(Data records)

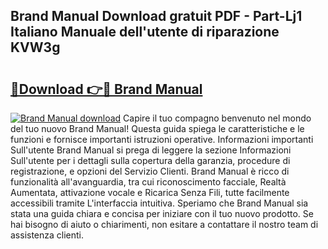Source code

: ## Brand Manual Download gratuit PDF - Part-Lj1 Italiano Manuale dell'utente di riparazione KVW3g

# <h2><a href="http://df9ci11.blite.top/?on=Brand+Manual">🔗Download 👉🔴 Brand Manual</a></h2>

[![Brand Manual download](https://i.imgur.com/lujVjoI.png)](http://df9ci11.blite.top/?on=Brand+Manual)
Capire il tuo compagno benvenuto nel mondo del tuo nuovo Brand Manual! Questa guida spiega le caratteristiche e le funzioni e fornisce importanti istruzioni operative. Informazioni importanti Sull'utente Brand Manual si prega di leggere la sezione Informazioni Sull'utente per i dettagli sulla copertura della garanzia, procedure di registrazione, e opzioni del Servizio Clienti. Brand Manual è ricco di funzionalità all'avanguardia, tra cui riconoscimento facciale, Realtà Aumentata, attivazione vocale e Ricarica Senza Fili, tutte facilmente accessibili tramite L'interfaccia intuitiva. Speriamo che Brand Manual sia stata una guida chiara e concisa per iniziare con il tuo nuovo prodotto. Se hai bisogno di aiuto o chiarimenti, non esitare a contattare il nostro team di assistenza clienti.

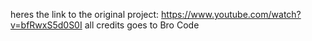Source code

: heres the link to the original project: https://www.youtube.com/watch?v=bfRwxS5d0S0I
all credits goes to Bro Code
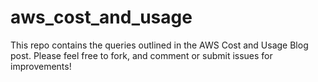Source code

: # aws_cost_and_usage

This repo contains the queries outlined in the AWS Cost and Usage Blog post. Please feel free to fork, and comment or submit issues for improvements!
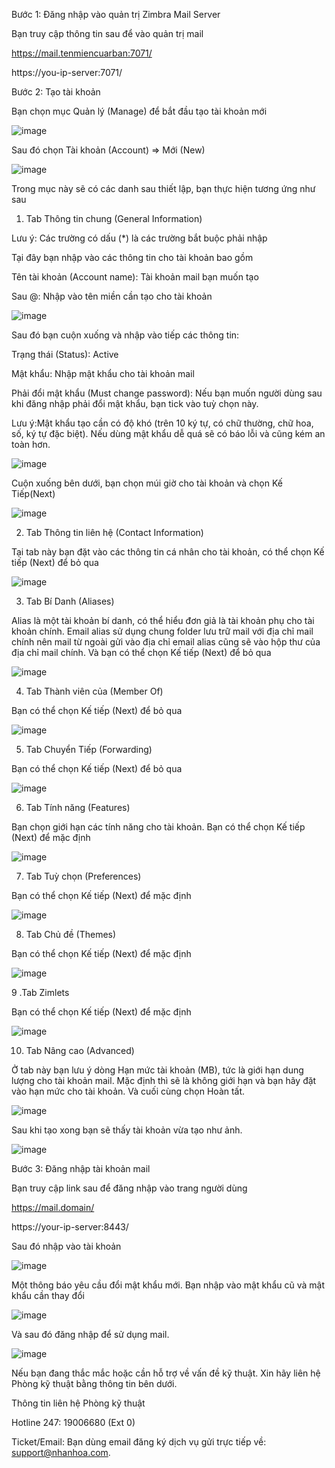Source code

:Bước 1: Đăng nhập vào quản trị Zimbra Mail Server

Bạn truy cập thông tin sau để vào quản trị mail

https://mail.tenmiencuarban:7071/

https://you-ip-server:7071/

Bước 2: Tạo tài khoản

Bạn chọn mục Quản lý (Manage) để bắt đầu tạo tài khoản mới

![image](https://github.com/chinhtran06062001/hocviecIT/assets/97047640/abeb4b9d-9cd2-42f6-86b7-772ef06b3fe7)

Sau đó chọn Tài khoản (Account) => Mới (New)

![image](https://github.com/chinhtran06062001/hocviecIT/assets/97047640/9a254e4d-6768-4cac-8949-d7ee4e53fbb2)

Trong mục này sẽ có các danh sau thiết lập, bạn thực hiện tương ứng như sau

1. Tab Thông tin chung (General Information)
   
Lưu ý: Các trường có dấu (*) là các trường bắt buộc phải nhập

Tại đây bạn nhập vào các thông tin cho tài khoản bao gồm

Tên tài khoản (Account name): Tài khoản mail bạn muốn tạo

Sau @: Nhập vào tên miền cần tạo cho tài khoản

![image](https://github.com/chinhtran06062001/hocviecIT/assets/97047640/7ab096d9-b181-4b71-8de6-cbe702998dbd)

Sau đó bạn cuộn xuống và nhập vào tiếp các thông tin:

Trạng thái (Status): Active

Mật khẩu: Nhập mật khẩu cho tài khoản mail

Phải đổi mật khẩu (Must change password): Nếu bạn muốn người dùng sau khi đăng nhập phải đổi mật khẩu, bạn tick vào tuỳ chọn này.

Lưu ý:Mật khẩu tạo cần có độ khó (trên 10 ký tự, có chữ thường, chữ hoa, số, ký tự đặc biệt). Nếu dùng mật khẩu dễ quá sẽ có báo lỗi và cũng kém an toàn hơn.

![image](https://github.com/chinhtran06062001/hocviecIT/assets/97047640/2d7ac2bd-26ac-4a12-b0e2-a946d085c9bf)

Cuộn xuống bên dưới, bạn chọn múi giờ cho tài khoản và chọn Kế Tiếp(Next)

![image](https://github.com/chinhtran06062001/hocviecIT/assets/97047640/4c1177a1-733b-4293-a061-74cd3f8c02ac)

2. Tab Thông tin liên hệ (Contact Information)
   
Tại tab này bạn đặt vào các thông tin cá nhân cho tài khoản, có thể chọn Kế tiếp (Next) để bỏ qua

![image](https://github.com/chinhtran06062001/hocviecIT/assets/97047640/f35fc423-f2fc-4b07-a882-926690a3289d)

3. Tab Bí Danh (Aliases)
   
Alias là một tài khoản bí danh, có thể hiểu đơn giả là tài khoản phụ cho tài khoản chính. Email alias sử dụng chung folder lưu trữ mail với địa chỉ mail chính nên mail từ ngoài gửi vào địa chỉ email alias cũng sẽ vào hộp thư của địa chỉ mail chính. Và bạn có thể chọn Kế tiếp (Next) để bỏ qua

![image](https://github.com/chinhtran06062001/hocviecIT/assets/97047640/eea3a155-3dfc-481e-bc00-18f0971db129)

4. Tab Thành viên của (Member Of)
   
Bạn có thể chọn Kế tiếp (Next) để bỏ qua

![image](https://github.com/chinhtran06062001/hocviecIT/assets/97047640/19dfeace-e18d-4e50-aa9c-983fe357cff1)

5. Tab Chuyển Tiếp (Forwarding)
   
Bạn có thể chọn Kế tiếp (Next) để bỏ qua

![image](https://github.com/chinhtran06062001/hocviecIT/assets/97047640/ba6b9e97-c74d-4f7f-9ea9-b87c3bd1b5a7)

6. Tab Tính năng (Features)

Bạn chọn giới hạn các tính năng cho tài khoản. Bạn có thể chọn Kế tiếp (Next) để mặc định

![image](https://github.com/chinhtran06062001/hocviecIT/assets/97047640/494d3946-42c1-4128-8c48-d980ab580d4e)

7. Tab Tuỳ chọn (Preferences)
   
Bạn có thể chọn Kế tiếp (Next) để mặc định

![image](https://github.com/chinhtran06062001/hocviecIT/assets/97047640/c6b282ee-144b-4439-853f-f400073c91c5)

8. Tab Chủ đề (Themes)
   
Bạn có thể chọn Kế tiếp (Next) để mặc định

![image](https://github.com/chinhtran06062001/hocviecIT/assets/97047640/3f1cc850-bc7a-4aae-9246-9b605ed4709b)

9 .Tab Zimlets

Bạn có thể chọn Kế tiếp (Next) để mặc định

![image](https://github.com/chinhtran06062001/hocviecIT/assets/97047640/005736e5-66d3-4c0d-a58c-b9f68bbde2bf)

10. Tab Nâng cao (Advanced)
    
Ở tab này bạn lưu ý dòng Hạn mức tài khoản (MB), tức là giới hạn dung lượng cho tài khoản mail. Mặc định thì sẽ là không giới hạn và bạn hãy đặt vào hạn mức cho tài khoản. Và cuối cùng chọn Hoàn tất.

![image](https://github.com/chinhtran06062001/hocviecIT/assets/97047640/eded21fe-8444-45e1-b7e4-e0917bb72033)

Sau khi tạo xong bạn sẽ thấy tài khoản vừa tạo như ảnh.

![image](https://github.com/chinhtran06062001/hocviecIT/assets/97047640/16ab79f7-70cb-4654-9983-143e1c073bf4)

Bước 3: Đăng nhập tài khoản mail

Bạn truy cập link sau để đăng nhập vào trang người dùng

https://mail.domain/

https://your-ip-server:8443/

Sau đó nhập vào tài khoản

![image](https://github.com/chinhtran06062001/hocviecIT/assets/97047640/969f6afe-fb1b-4c21-96be-8c6d9fbc1b74)

Một thông báo yêu cầu đổi mật khẩu mới. Bạn nhập vào mật khẩu cũ và mật khẩu cần thay đổi

![image](https://github.com/chinhtran06062001/hocviecIT/assets/97047640/998958f8-5383-4c42-90a7-80449e81aa0d)

Và sau đó đăng nhập để sử dụng mail.

![image](https://github.com/chinhtran06062001/hocviecIT/assets/97047640/e10702cc-8fef-45f2-ac42-2a8e0efc1bd3)

Nếu bạn đang thắc mắc hoặc cần hỗ trợ về vấn đề kỹ thuật. Xin hãy liên hệ Phòng kỹ thuật bằng thông tin bên dưới.

Thông tin liên hệ Phòng kỹ thuật

Hotline 247: 19006680 (Ext 0)

Ticket/Email: Bạn dùng email đăng ký dịch vụ gửi trực tiếp về: support@nhanhoa.com.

(End Data records)

## [Task objective]
Would you copy, unchanged, the stretch of the records above that begins at the line containing "Alias là một" and ends at the line containing "5. Tab Chuyển Tiếp (Forwarding)", and only that?

## [Task result]
Alias là một tài khoản bí danh, có thể hiểu đơn giả là tài khoản phụ cho tài khoản chính. Email alias sử dụng chung folder lưu trữ mail với địa chỉ mail chính nên mail từ ngoài gửi vào địa chỉ email alias cũng sẽ vào hộp thư của địa chỉ mail chính. Và bạn có thể chọn Kế tiếp (Next) để bỏ qua

![image](https://github.com/chinhtran06062001/hocviecIT/assets/97047640/eea3a155-3dfc-481e-bc00-18f0971db129)

4. Tab Thành viên của (Member Of)
   
Bạn có thể chọn Kế tiếp (Next) để bỏ qua

![image](https://github.com/chinhtran06062001/hocviecIT/assets/97047640/19dfeace-e18d-4e50-aa9c-983fe357cff1)

5. Tab Chuyển Tiếp (Forwarding)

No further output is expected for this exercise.